Closed PeterKamphuis closed 5 years ago
So it does actually work but only uses the clean components in the final iteration and for the rest only the pydsm model. Is this desirable? The same is actually true of meqtrees calibration.
So the idea behind the pybdsm_vis is: 1) Use pybdsm lsms for the n-1 iterations, where n is the total number of calibration iterations 2) Combine this model with the clean components from the lsm-subtracted-residuals for the final loop.
So the final loop would have lsm+clean components as model. If it just has clean components, it is not working correctly. @PeterKamphuis , could you post the cubical options from the log file ?
@KshitijT I was actually thinking it wasn't working because I was missing the clean components in the first iteration. The problem with the cubcial version is however that indeed this is not parsed properly. I'll look up the options.
I wanted to add two bright sources in the first iteration that I couldn't get with pybdsm (In the end I got them with local_rms = False). So the pipeline actually does what you say it should but when we do not run the full iterations, either due to aimfast or other reasons, I find the name somewhat misleading?
Also, is it really a good idea to significantly change the model by adding clean components in the final iteration? I do understand we typically don't want the clean components in the first iteration.

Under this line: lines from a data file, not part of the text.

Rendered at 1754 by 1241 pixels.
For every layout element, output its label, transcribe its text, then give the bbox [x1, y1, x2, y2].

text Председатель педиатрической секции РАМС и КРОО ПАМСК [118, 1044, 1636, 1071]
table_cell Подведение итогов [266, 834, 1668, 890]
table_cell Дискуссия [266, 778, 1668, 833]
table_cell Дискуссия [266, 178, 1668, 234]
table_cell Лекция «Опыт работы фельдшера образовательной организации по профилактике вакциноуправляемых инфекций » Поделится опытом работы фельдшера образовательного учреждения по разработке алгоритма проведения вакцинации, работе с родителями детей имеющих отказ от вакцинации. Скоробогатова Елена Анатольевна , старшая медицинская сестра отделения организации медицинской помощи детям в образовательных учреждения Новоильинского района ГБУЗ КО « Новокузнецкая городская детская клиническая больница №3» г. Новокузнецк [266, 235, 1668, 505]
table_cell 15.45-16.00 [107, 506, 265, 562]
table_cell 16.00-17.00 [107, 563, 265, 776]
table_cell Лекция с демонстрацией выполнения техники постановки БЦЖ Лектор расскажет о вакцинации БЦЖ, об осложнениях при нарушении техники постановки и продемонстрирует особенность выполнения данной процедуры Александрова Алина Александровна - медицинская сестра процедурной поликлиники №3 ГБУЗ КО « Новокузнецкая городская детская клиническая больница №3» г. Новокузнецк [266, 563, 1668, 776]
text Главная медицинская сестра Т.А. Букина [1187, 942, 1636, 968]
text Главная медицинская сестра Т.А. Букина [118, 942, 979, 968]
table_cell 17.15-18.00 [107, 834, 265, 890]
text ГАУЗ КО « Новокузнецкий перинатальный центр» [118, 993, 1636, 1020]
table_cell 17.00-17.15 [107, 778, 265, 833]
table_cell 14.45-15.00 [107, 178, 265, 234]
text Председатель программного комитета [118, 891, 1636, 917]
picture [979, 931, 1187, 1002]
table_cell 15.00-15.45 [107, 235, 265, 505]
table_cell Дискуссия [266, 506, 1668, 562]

@PeterKamphuis , the idea is to get all the non-extended sources with pybdsm first and subtract them out. Pybdsm doesn't work very well with diffuse emission, so we try to pick it up with clean components, this means that your total sky model would be more complete. Note that this is a good idea only if you have subtracted out all the lsm sources already - otherwise it's going to "double-count". Yeah, if the calibration is truncated earlier due to aimfast or other issues then it is not going to use the clean components and the name is a bit misleading - we can change it to pybdsm-optionally-vis if you like. :) On a more serious note, we could start using both clean components as soon as the other sources are subtracted out rather than just in the last iteration - still need to think how would we implement it.
@KshitijT Is it made very clear somewhere that this mode only should be used when subtracting the model out. As for when to start including the clean components, maybe after the first self cal we could keep track of the flux in singular sources (already subtracted out) vs clusters or flux left in the image?

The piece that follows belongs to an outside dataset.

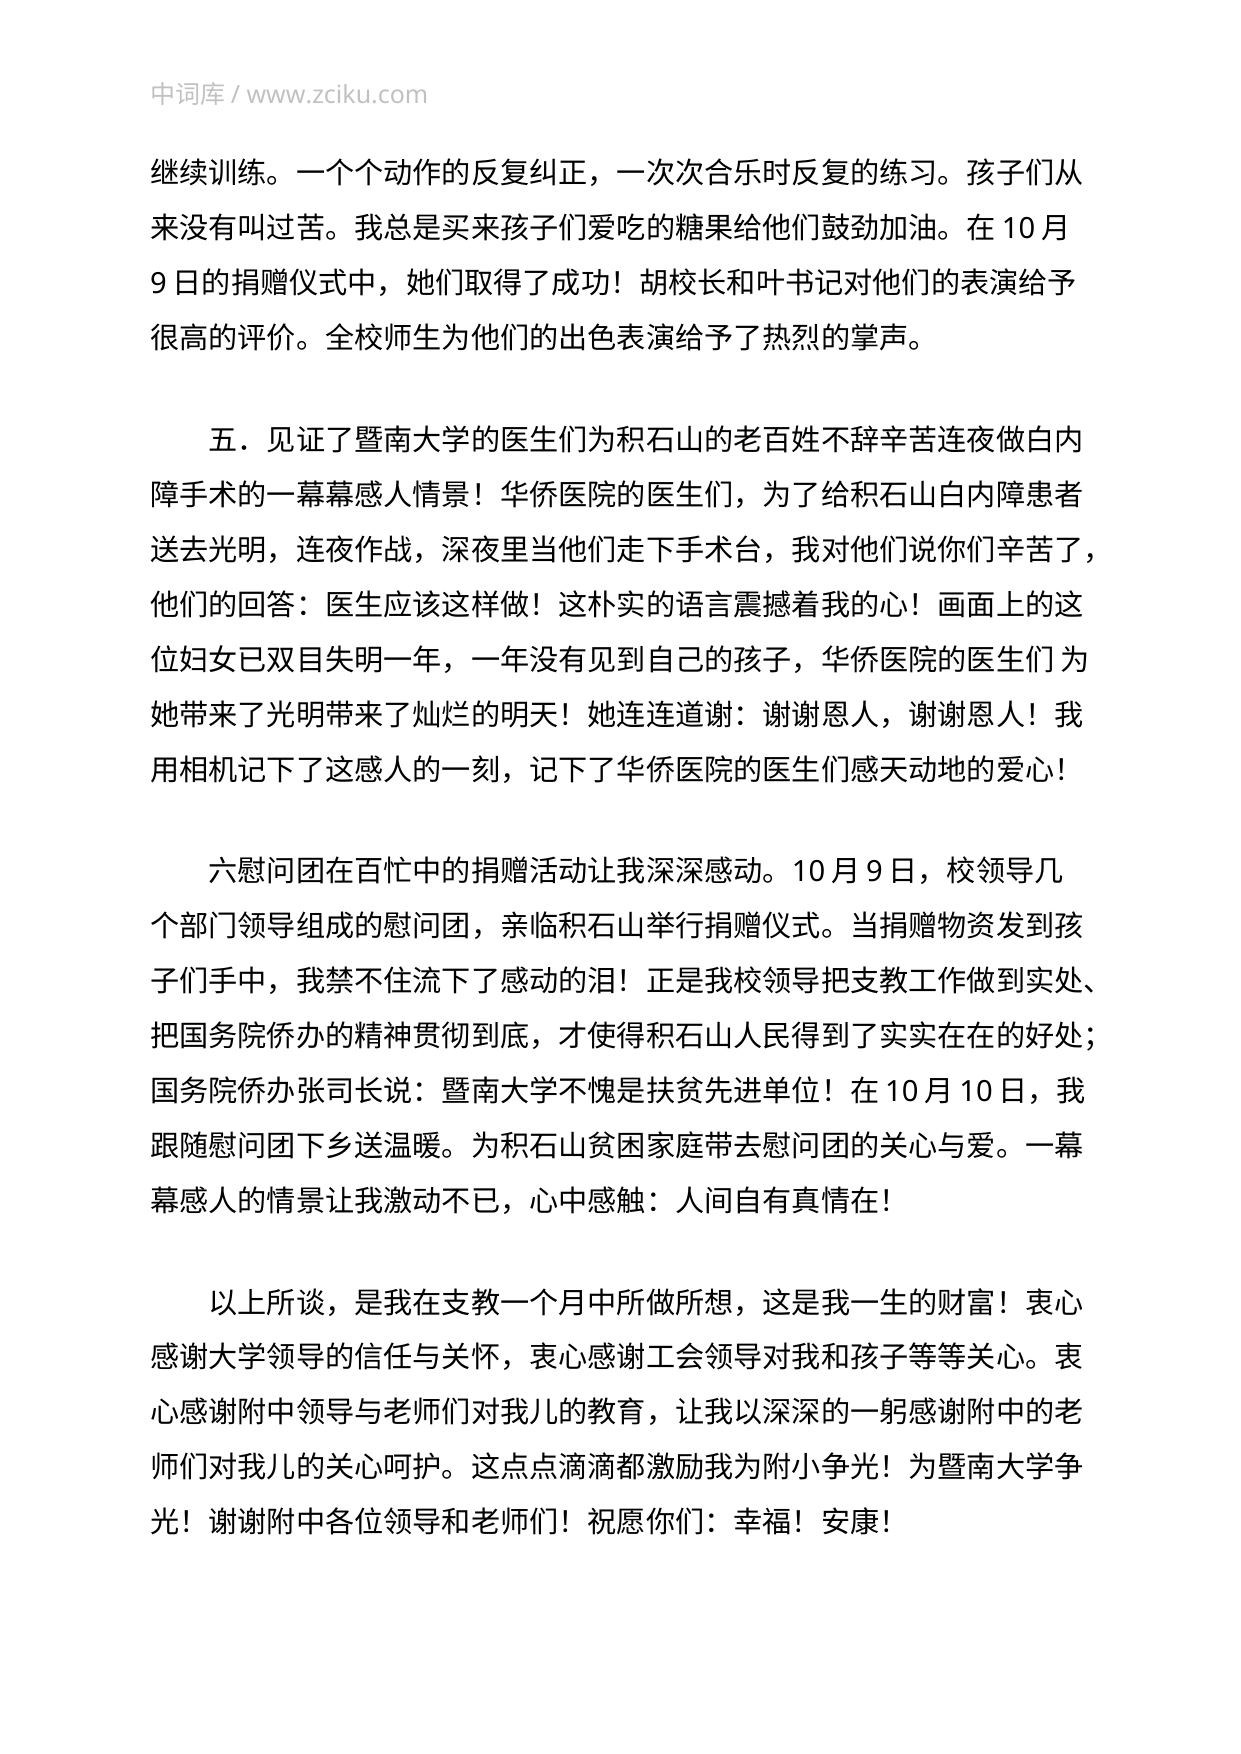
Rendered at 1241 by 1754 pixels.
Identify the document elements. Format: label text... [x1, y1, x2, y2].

@KshitijT These are the cubical options in the final iteration
gocubical --data-ms /msdir/GMRT_Original-corr.ms --data-column DATA --data-time-chunk 128 --model-list /output/mkathi-pipeline_1-pybdsm.lsm.html:MODEL_DATA --montblanc-dtype float --weight-column WEIGHT --madmax-enable 1 --madmax-estimate corr --madmax-plot 0 --madmax-threshold 0,10 --sol-jones "G" --sol-term-iters 50 --bbc-save-to file --dist-ncpu 4 --out-name output/GMRT_Original-1_cubical --out-mode sc --out-casa-gaintables 0 --out-plots 1 --g-time-int 50 --g-freq-int 0 --g-clip-low 0.5 --g-clip-high 1.5 --g-solvable 1 --g-type phase-diag --g-save-to /output/g-gains-1-GMRT_Original-corr.parmdb
Which leads to:
I thought the colon had to be a + sign but this line:
Indicates it is ok. My apologies. Should we close this or do we want to discuss when to include the clean components fuurther?

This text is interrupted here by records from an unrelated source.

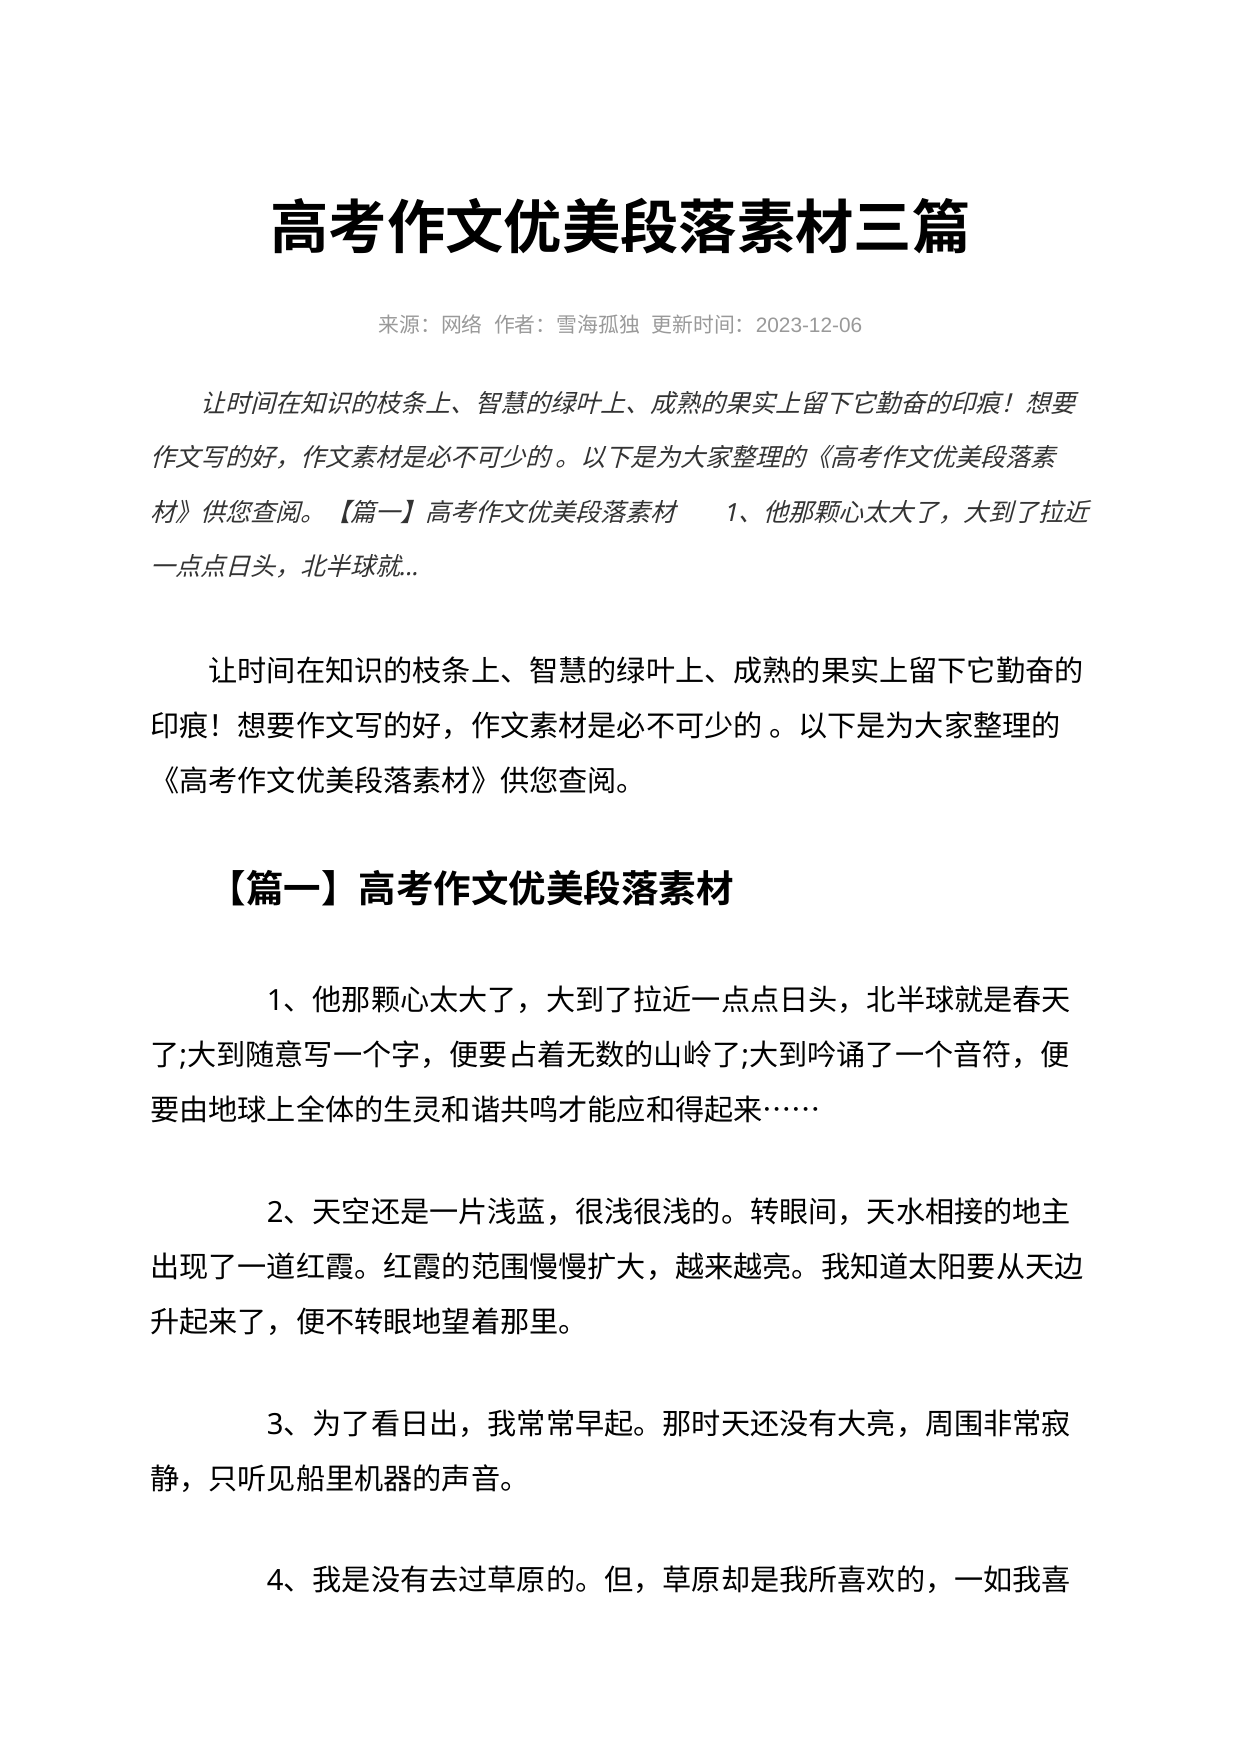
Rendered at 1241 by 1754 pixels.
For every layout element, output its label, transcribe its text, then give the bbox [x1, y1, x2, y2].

text 让时间在知识的枝条上、智慧的绿叶上、成熟的果实上留下它勤奋的印痕！想要作文写的好，作文素材是必不可少的 。以下是为大家整理的《高考作文优美段落素材》供您查阅。 [150, 648, 1090, 800]
subtitle 高考作文优美段落素材三篇 [150, 181, 1090, 266]
text 来源：网络 作者：雪海孤独 更新时间：2023-12-06 [150, 313, 1090, 337]
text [150, 1557, 1090, 1599]
text 2、天空还是一片浅蓝，很浅很浅的。转眼间，天水相接的地主出现了一道红霞。红霞的范围慢慢扩大，越来越亮。我知道太阳要从天边升起来了，便不转眼地望着那里。 [150, 1188, 1090, 1341]
text 让时间在知识的枝条上、智慧的绿叶上、成熟的果实上留下它勤奋的印痕！想要作文写的好，作文素材是必不可少的 。以下是为大家整理的《高考作文优美段落素材》供您查阅。【篇一】高考作文优美段落素材 1、他那颗心太大了，大到了拉近一点点日头，北半球就... [150, 383, 1090, 583]
text 【篇一】高考作文优美段落素材 [150, 859, 1090, 914]
text 1、他那颗心太大了，大到了拉近一点点日头，北半球就是春天了;大到随意写一个字，便要占着无数的山岭了;大到吟诵了一个音符，便要由地球上全体的生灵和谐共鸣才能应和得起来…… [150, 977, 1090, 1129]
text 3、为了看日出，我常常早起。那时天还没有大亮，周围非常寂静，只听见船里机器的声音。 [150, 1400, 1090, 1497]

@PeterKamphuis , no, I should make it clear somewhere. And we can keep track of lsm and clean components, it's just tricky (this essentially means either i) we don't run pybdsm after the first run or ii) we do run pybdsm, but then we have to take out the corresponding clean components and re-predict). So I would characterise the three modes like this: 1) Pybdsm_only : If you have only compact sources in the field 2) Vis_only: If you have significant fluffy emission in the field 3) Pybdsm_vis: If you have lots of compact sources but also diffuse emission in the field
@KshitijT The first run you mean after the first self_calibration or on the cross_calibrated image. I typically find that the images from the cross_calibration are not too great and there is a large danger of picking up artifacts in the model. Of course this also depends on the telescope/frequency but from the GMRT data I would suggest to not subtract the initial model from the cross_calibration. After that we could subtract the single sources lsm sources out from the data and remove all clusters from the lsm list?
I think the classification makes sense but that would also mean that it is worth to put some effort into thinking out a good scheme for pybdsm_vis.
@PeterKamphuis , by first run I mean after the first phase cal round - I don't see subtracting sources before that, unless you have a nice model at hand, so I think we agree on that one. The subtraction of the lsm sources from the data would be a product of the calibration process anyway (if you stick to CORR_RES). One way to go after that would be to make use of a mask for extended emission (that would come in through clean components) and use pybdsm on the rest of the image only. But let's think a more about the final scheme for pybdsm_vis before we implement this.
In self_cal the pybdsm_vis mode does not combine both models when using cubical but merely uses the pybdsm model. I tried to fix this but cannot find the right syntax such that the correct values end up with cubical. That is 'MODEL_DATA+outputdir/lsm.html'. Due to how the parsing from stimela to cubical occurs, either an error is given or the lsm only is used without a directory.